High-speed micro-actuation in a supersonic dual-stream jet flow

TL;DR

This study uses resolvent analysis and active micro-jet control to mitigate flow instabilities and shock unsteadiness in a supersonic dual-stream jet, improving flow stability and reducing adverse effects.

Contribution

It introduces a resolvent analysis-guided placement of micro-jet actuators for effective flow control in supersonic jets, demonstrating improved stability and reduced shock unsteadiness.

Findings

Optimal actuation angles disperse energy from shear layer instabilities.

Actuators mitigate baseline flow instabilities and shock unsteadiness.

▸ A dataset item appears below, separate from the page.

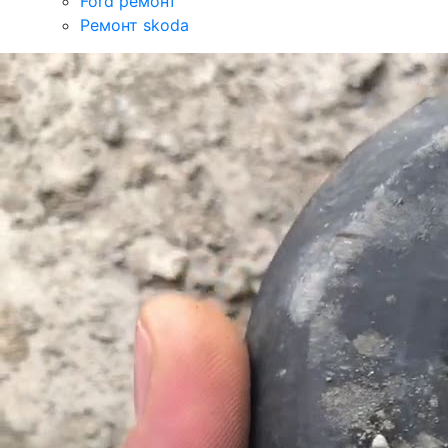
Ford ремонт
Ремонт skoda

Flow control improves boundary layer and plume stability.

Abstract

Supersonic shear layers experience instabilities that generate significant adverse effects; in complex configurations, these instabilities have global impacts as they foster compounding complications with other independent flow features. We consider the flow near the exit of a dual-stream rectangular nozzle, in which the supersonic core and sonic bypass streams mix downstream of a splitter plate trailing edge (SPTE) just above an adjacent deck representative of a wing surface. Active flow control is explored to alleviate the prominent tone associated with vortices shed at the SPTE; these vortices also initiate an unsteady shock system that affects the entire flow field through a shock-induced separation and the downstream evolution of plume shear layers. Resolvent analysis is performed on the baseline flow. The identified optimal location guides the placement of steady-blowing micro-jet actuators. A Navier--Stokes-based parametric study is carried out to consider various actuation angles and locations. Since the resolvent analysis fundamentally investigates the input-output dynamics of a system, it is also utilized to uncover actuation-induced changes in the forcing-response dynamics. Spectral analysis shows that the baseline flow fluctuating energy is concentrated in the shedding instability. Actuating at optimal angles based on location disperses this energy into various flow features; this affects the shedding itself, and the structure and unsteadiness of the shock system and thus the response of the deck and nozzle wall boundary layers and the plume. The resolvent analysis indicates, and Navier-Stokes solutions confirm, that favorable control is obtained by either indirectly or directly mitigating the baseline instability.